A finely engraved Egyptian steate scarab beetle amulet with incised features such as clypeus, prothorax and elytra marked by single lines. The reverse features a depiction of the god Horus, depicted as a falcon holding a flail. To his left is the ‘nfr’ heart and windpipe sign, translated as ‘good’ or ‘perfect’. To the bird’s right is the ‘ankh’ hieroglyph, which translates as ‘life’. The scarab has been pierced longitudinally for suspension.
Date: Circa 1550 - 1070 BC Period: New Kingdom Period Provenance: Ex Mustaki Collection. The scarab comes from the Mustaki Collection. Mustaki was an avid collector in the early 20th century and his collection came to the UK under Egyptian licence in 1947. Many of his pieces are in major museums worldwide, including the British Museum, the Getty Museum and the Egyptian State Museum.

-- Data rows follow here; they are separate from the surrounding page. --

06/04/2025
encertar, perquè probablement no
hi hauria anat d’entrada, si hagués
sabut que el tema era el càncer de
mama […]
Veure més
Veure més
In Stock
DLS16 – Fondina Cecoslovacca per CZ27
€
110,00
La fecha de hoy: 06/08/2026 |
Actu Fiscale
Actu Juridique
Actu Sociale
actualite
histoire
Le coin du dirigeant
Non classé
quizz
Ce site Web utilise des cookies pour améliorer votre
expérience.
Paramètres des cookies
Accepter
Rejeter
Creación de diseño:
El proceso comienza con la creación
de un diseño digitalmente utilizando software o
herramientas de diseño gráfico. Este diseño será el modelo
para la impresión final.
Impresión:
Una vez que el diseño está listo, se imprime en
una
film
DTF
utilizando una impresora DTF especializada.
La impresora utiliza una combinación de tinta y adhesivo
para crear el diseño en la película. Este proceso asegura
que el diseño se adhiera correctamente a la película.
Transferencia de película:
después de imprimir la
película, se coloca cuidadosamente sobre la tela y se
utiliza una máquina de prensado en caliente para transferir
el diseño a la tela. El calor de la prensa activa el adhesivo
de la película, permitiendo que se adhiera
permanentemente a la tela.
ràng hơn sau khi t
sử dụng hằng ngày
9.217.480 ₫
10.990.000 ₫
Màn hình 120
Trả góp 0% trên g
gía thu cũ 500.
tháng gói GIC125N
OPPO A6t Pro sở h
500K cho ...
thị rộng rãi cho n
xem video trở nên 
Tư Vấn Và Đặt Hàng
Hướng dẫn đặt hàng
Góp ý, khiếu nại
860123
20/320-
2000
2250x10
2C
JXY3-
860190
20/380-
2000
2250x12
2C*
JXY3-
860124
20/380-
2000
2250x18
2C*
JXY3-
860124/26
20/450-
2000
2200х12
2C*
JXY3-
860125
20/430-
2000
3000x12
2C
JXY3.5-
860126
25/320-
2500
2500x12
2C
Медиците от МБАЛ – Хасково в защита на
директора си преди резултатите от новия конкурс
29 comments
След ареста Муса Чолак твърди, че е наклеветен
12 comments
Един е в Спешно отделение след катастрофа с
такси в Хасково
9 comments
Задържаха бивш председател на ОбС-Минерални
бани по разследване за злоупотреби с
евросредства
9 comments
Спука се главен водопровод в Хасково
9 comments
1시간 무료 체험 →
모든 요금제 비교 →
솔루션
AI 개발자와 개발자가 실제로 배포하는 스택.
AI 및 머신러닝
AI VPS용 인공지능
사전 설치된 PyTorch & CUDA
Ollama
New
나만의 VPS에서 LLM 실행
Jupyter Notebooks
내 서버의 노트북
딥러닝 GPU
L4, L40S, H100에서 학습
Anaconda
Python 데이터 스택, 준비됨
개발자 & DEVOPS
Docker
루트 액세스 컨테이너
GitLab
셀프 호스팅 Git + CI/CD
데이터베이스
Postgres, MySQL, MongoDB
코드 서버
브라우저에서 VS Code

This collection and this item has been catalogued by Carol Andrews (formerly Egyptian Department in the British Museum). Condition: Fine, complete and intact.
The Egyptian god Horus was depicted as a falcon-headed man and the term ‘Horus’ refers usually to either two gods; Horus the Elder or Horus the Younger. Considered the most important of the avian deities, the figure of falcon-headed Horus was represented in a myriad of ways. As Horus the Younger, son of the gods Osiris and Isis, he was regarded as the protector of the ruler of Egypt. Thus, all pharaohs were considered the living embodiment of Horus. He was primarily a sky god, associated with the sun and with the moon. His frequently used symbols were the eye of Horus and the falcon.